Comme le pensent Adela Yarbro Collins, mais aussi Martha Himmelfarb[49], le prophète Jean incarne une certaine conception de type sectaire de l’identité judéenne analogue à celle qu’exprime la Règle de la communauté (1 QS V, 1-7)[50]. Il reste attaché aux règles judéennes relatives à la pureté rituelle puisque rien de κοινόν n’entrera dans la Jérusalem céleste (Ap 21,27)[51]. Ce souci de pureté transparaît tout au long de l’Apocalypse, notamment dès les messages des chap. 2 et 3, dans le refus des idolothytes (2,14.20), dans la description des 144 000 « qui ne se sont pas souillés avec des femmes » (Ap 14,4), dans l’opposition entre la prostituée écarlate assise sur une bête (Ap 17) et l’épouse vêtue de lin resplendissant et pur (19,7-8), une opposition qui structure toute la fin du texte.

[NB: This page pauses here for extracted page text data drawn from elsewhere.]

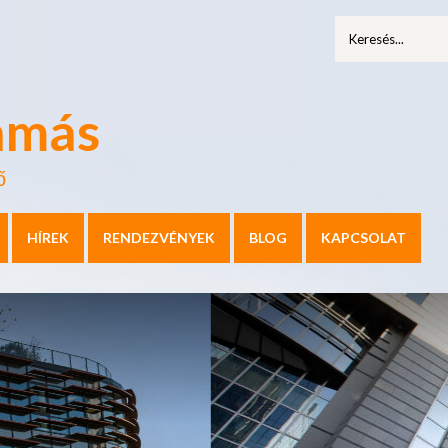
amás
ő
HÍREK
RENDEZVÉNYEK
BLOG
KAPCSOLAT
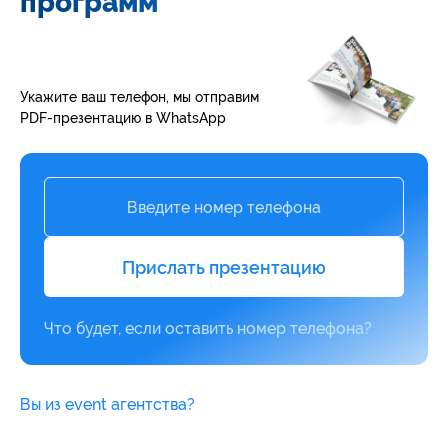
программ
Укажите ваш телефон, мы отправим
PDF-презентацию в WhatsApp
Alternative:
Что будет, если оставить номер телефона?
Вы из event агентства?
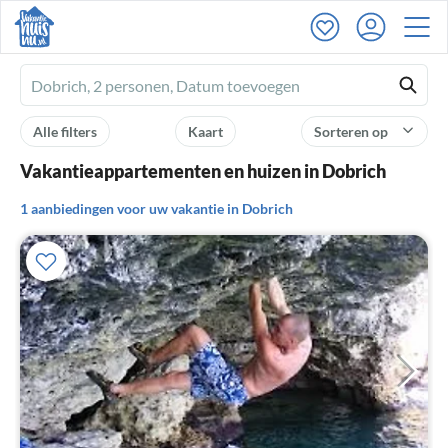
Ferienhausmiete
logo
Alle filters
Kaart
Sorteren op
Vakantieappartementen en huizen in Dobrich
1 aanbiedingen voor uw vakantie in Dobrich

À cet égard, la métaphore de la souillure ou du lavage du vêtement, qui traverse tout le texte (3,4 ; 7,13-14 ; 22,14), et qui est au coeur de la dernière des sept béatitudes de l’Apocalypse (22,14) et qui a été diversement interprétée comme une référence au baptême ou au martyre, doit plutôt être entendue sur l’arrière-plan des prescriptions judéennes relatives à la pureté rituelle. En effet, l’emploi du verbe πλύνειν (7,14 ; 22,14) fait écho à Lv 14,9 LXX, καὶ πλύνει τὰ ἱμάτια καὶ λούσεται τὸ σῶμα αὐτοῦ ὕδατι[52]. Il ressort de cette insistance sur la pureté rituelle qu’il y a tout lieu de croire que pour le prophète Jean, celle-ci était requise tant par la fidélité à Jésus qu’à l’identité judéenne. Or la pureté rituelle n’est guère compatible avec l’intégration dans la cité. On conclura donc que ces Judéens que Jean stigmatise comme menteurs sont bien des Judéens, c’est-àdire qu’ils appartiennent à l’ethnos judéen, et que la « congrégation de Satan » désigne non pas une « synagogue », c’est-àdire une congrégation judéenne ayant une existence réelle dans la cité, mais la construction par Jean d’une « congrégation fictive » réunissant tous les Judéens dont le « blasphème » est sans doute, non de ne pas reconnaître Jésus comme le Messie, mais de trahir leur identité judéenne, souillée pour être trop compromise dans la cité.